[Recorded data]
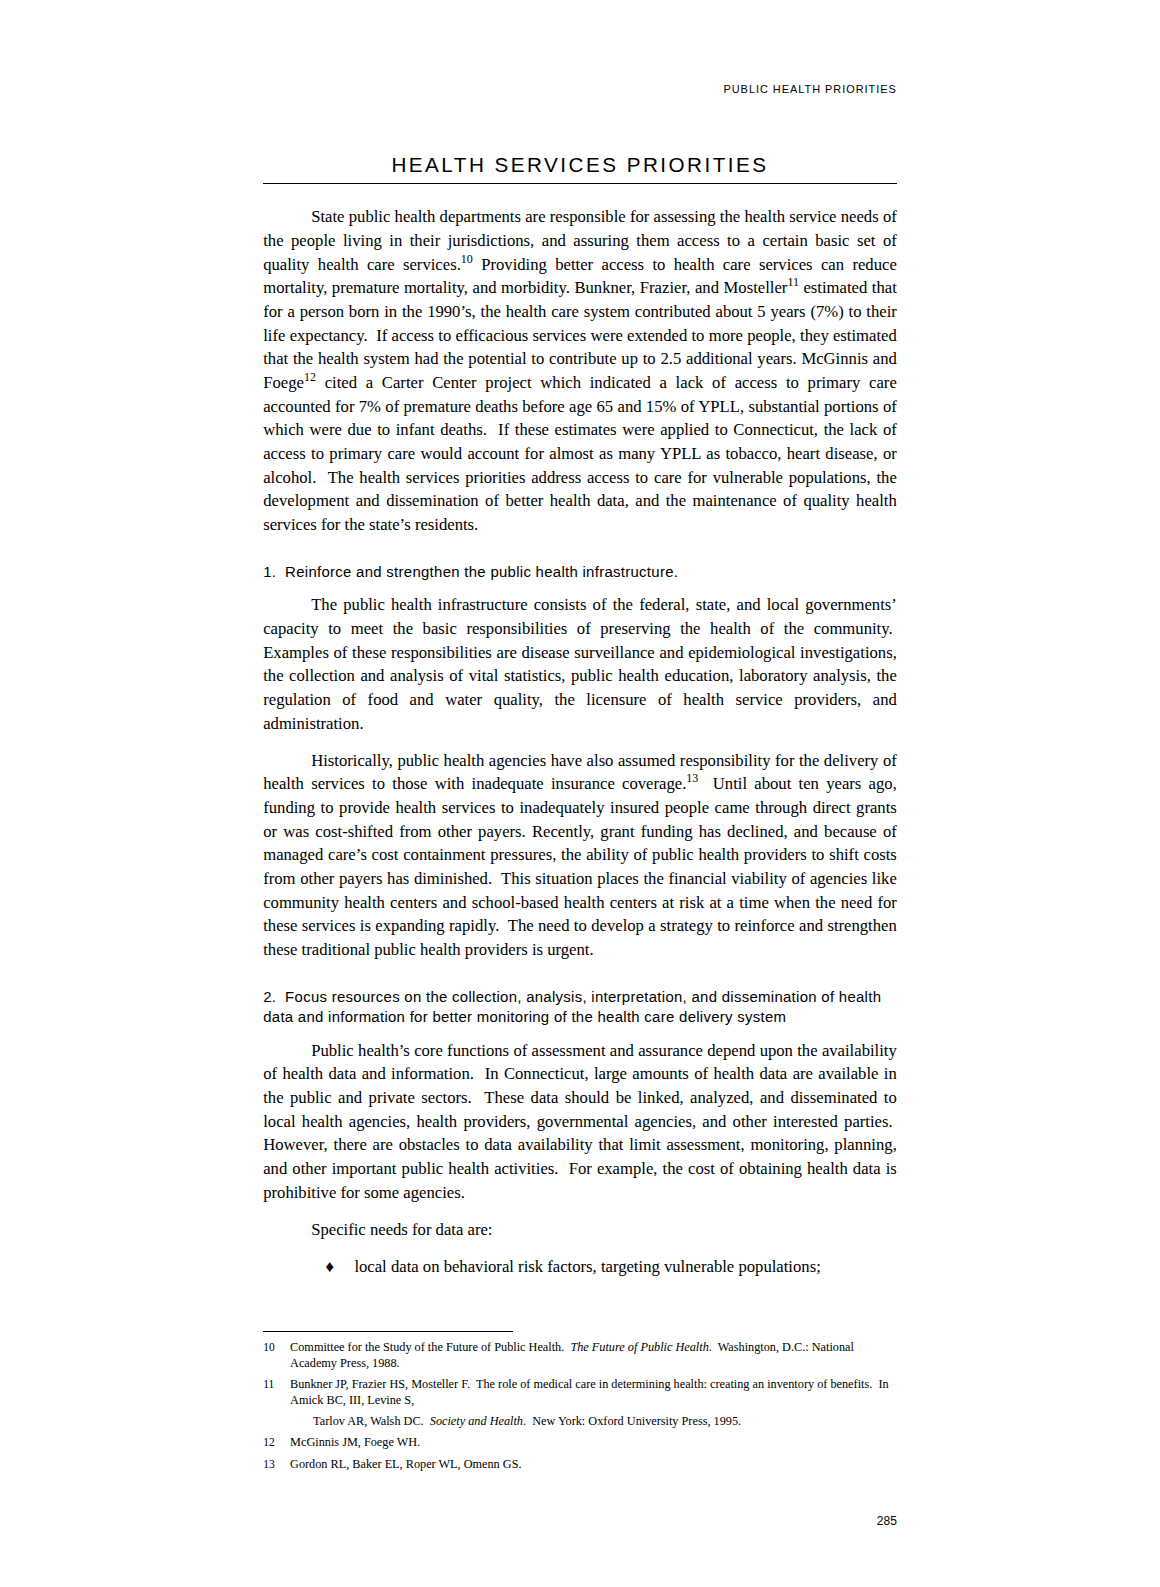PUBLIC HEALTH PRIORITIES
HEALTH SERVICES PRIORITIES
State public health departments are responsible for assessing the health service needs of the people living in their jurisdictions, and assuring them access to a certain basic set of quality health care services.10 Providing better access to health care services can reduce mortality, premature mortality, and morbidity. Bunkner, Frazier, and Mosteller11 estimated that for a person born in the 1990’s, the health care system contributed about 5 years (7%) to their life expectancy. If access to efficacious services were extended to more people, they estimated that the health system had the potential to contribute up to 2.5 additional years. McGinnis and Foege12 cited a Carter Center project which indicated a lack of access to primary care accounted for 7% of premature deaths before age 65 and 15% of YPLL, substantial portions of which were due to infant deaths. If these estimates were applied to Connecticut, the lack of access to primary care would account for almost as many YPLL as tobacco, heart disease, or alcohol. The health services priorities address access to care for vulnerable populations, the development and dissemination of better health data, and the maintenance of quality health services for the state’s residents.
1. Reinforce and strengthen the public health infrastructure.
The public health infrastructure consists of the federal, state, and local governments’ capacity to meet the basic responsibilities of preserving the health of the community. Examples of these responsibilities are disease surveillance and epidemiological investigations, the collection and analysis of vital statistics, public health education, laboratory analysis, the regulation of food and water quality, the licensure of health service providers, and administration.
Historically, public health agencies have also assumed responsibility for the delivery of health services to those with inadequate insurance coverage.13 Until about ten years ago, funding to provide health services to inadequately insured people came through direct grants or was cost-shifted from other payers. Recently, grant funding has declined, and because of managed care’s cost containment pressures, the ability of public health providers to shift costs from other payers has diminished. This situation places the financial viability of agencies like community health centers and school-based health centers at risk at a time when the need for these services is expanding rapidly. The need to develop a strategy to reinforce and strengthen these traditional public health providers is urgent.
2. Focus resources on the collection, analysis, interpretation, and dissemination of health data and information for better monitoring of the health care delivery system
Public health’s core functions of assessment and assurance depend upon the availability of health data and information. In Connecticut, large amounts of health data are available in the public and private sectors. These data should be linked, analyzed, and disseminated to local health agencies, health providers, governmental agencies, and other interested parties. However, there are obstacles to data availability that limit assessment, monitoring, planning, and other important public health activities. For example, the cost of obtaining health data is prohibitive for some agencies.
Specific needs for data are:
local data on behavioral risk factors, targeting vulnerable populations;
10 Committee for the Study of the Future of Public Health. The Future of Public Health. Washington, D.C.: National Academy Press, 1988.
11 Bunkner JP, Frazier HS, Mosteller F. The role of medical care in determining health: creating an inventory of benefits. In Amick BC, III, Levine S,
Tarlov AR, Walsh DC. Society and Health. New York: Oxford University Press, 1995.
12 McGinnis JM, Foege WH.
13 Gordon RL, Baker EL, Roper WL, Omenn GS.
285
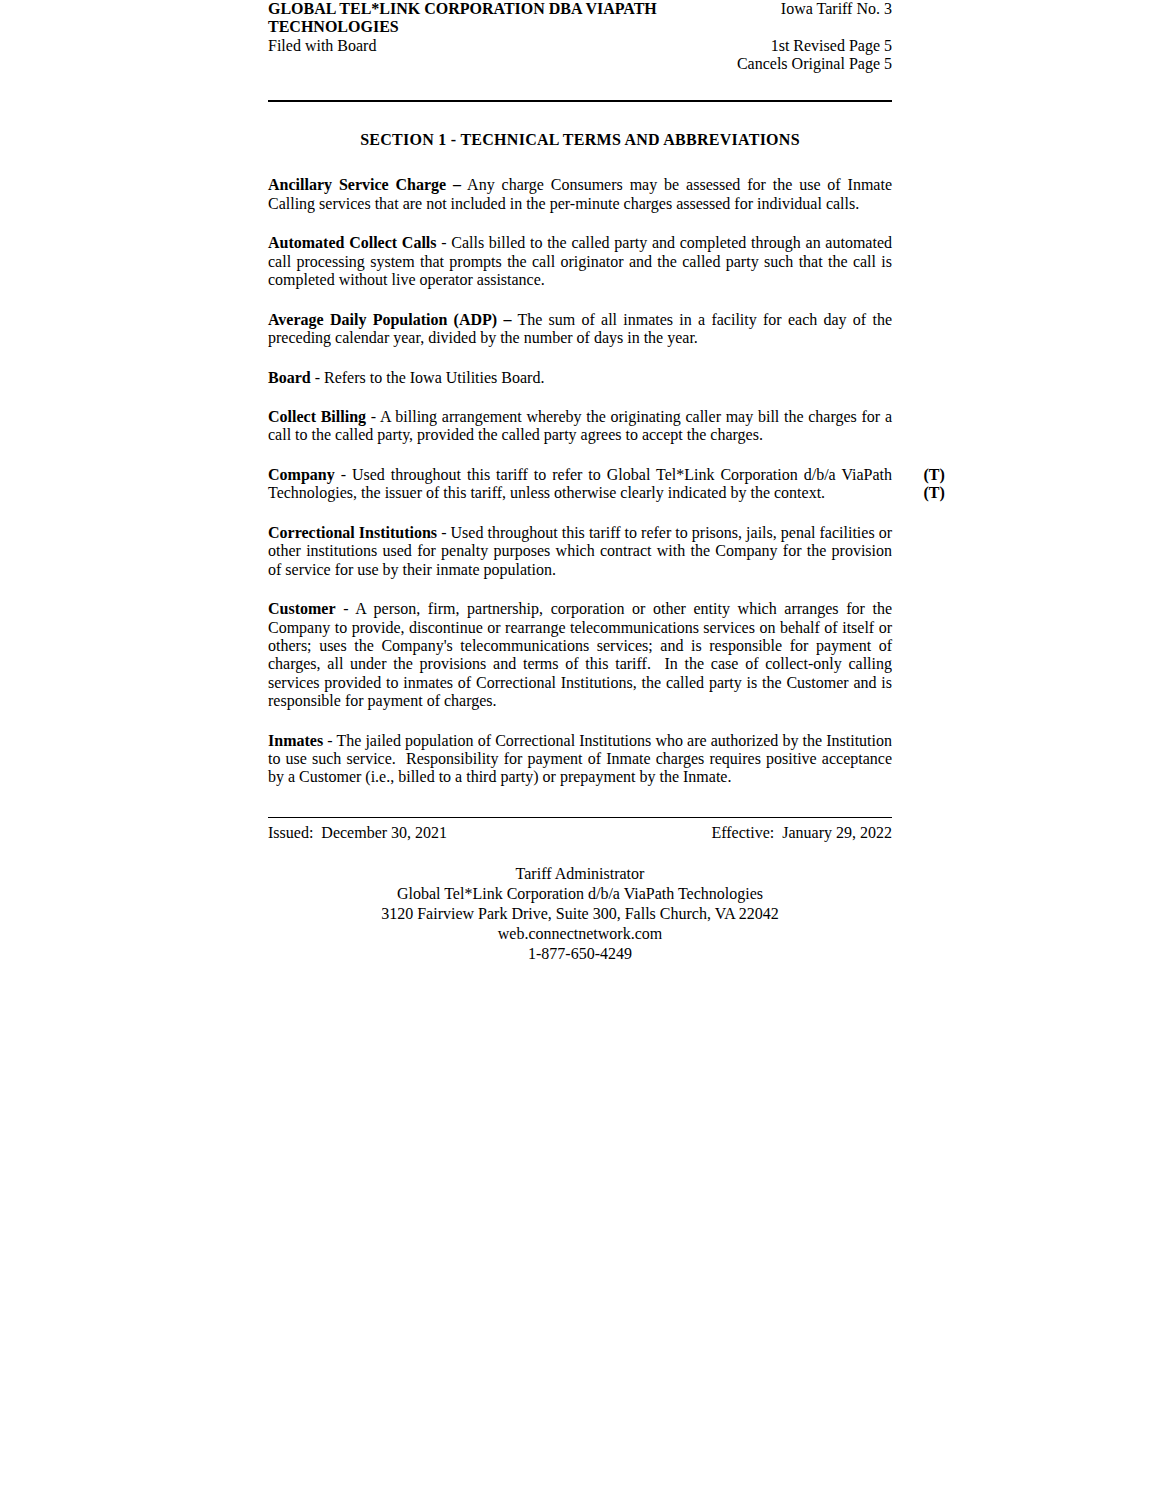GLOBAL TEL*LINK CORPORATION DBA VIAPATH TECHNOLOGIES
Iowa Tariff No. 3
Filed with Board
1st Revised Page 5
Cancels Original Page 5
SECTION 1 - TECHNICAL TERMS AND ABBREVIATIONS
Ancillary Service Charge – Any charge Consumers may be assessed for the use of Inmate Calling services that are not included in the per-minute charges assessed for individual calls.
Automated Collect Calls - Calls billed to the called party and completed through an automated call processing system that prompts the call originator and the called party such that the call is completed without live operator assistance.
Average Daily Population (ADP) – The sum of all inmates in a facility for each day of the preceding calendar year, divided by the number of days in the year.
Board - Refers to the Iowa Utilities Board.
Collect Billing - A billing arrangement whereby the originating caller may bill the charges for a call to the called party, provided the called party agrees to accept the charges.
Company - Used throughout this tariff to refer to Global Tel*Link Corporation d/b/a ViaPath Technologies, the issuer of this tariff, unless otherwise clearly indicated by the context.(T)(T)
Correctional Institutions - Used throughout this tariff to refer to prisons, jails, penal facilities or other institutions used for penalty purposes which contract with the Company for the provision of service for use by their inmate population.
Customer - A person, firm, partnership, corporation or other entity which arranges for the Company to provide, discontinue or rearrange telecommunications services on behalf of itself or others; uses the Company's telecommunications services; and is responsible for payment of charges, all under the provisions and terms of this tariff. In the case of collect-only calling services provided to inmates of Correctional Institutions, the called party is the Customer and is responsible for payment of charges.
Inmates - The jailed population of Correctional Institutions who are authorized by the Institution to use such service. Responsibility for payment of Inmate charges requires positive acceptance by a Customer (i.e., billed to a third party) or prepayment by the Inmate.
Issued: December 30, 2021
Effective: January 29, 2022
Tariff Administrator
Global Tel*Link Corporation d/b/a ViaPath Technologies
3120 Fairview Park Drive, Suite 300, Falls Church, VA 22042
web.connectnetwork.com
1-877-650-4249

> _Problem to work on_
Would you copy out each line of the records above where the word "Page" occurs?

> _Exercise result_
1st Revised Page 5
Cancels Original Page 5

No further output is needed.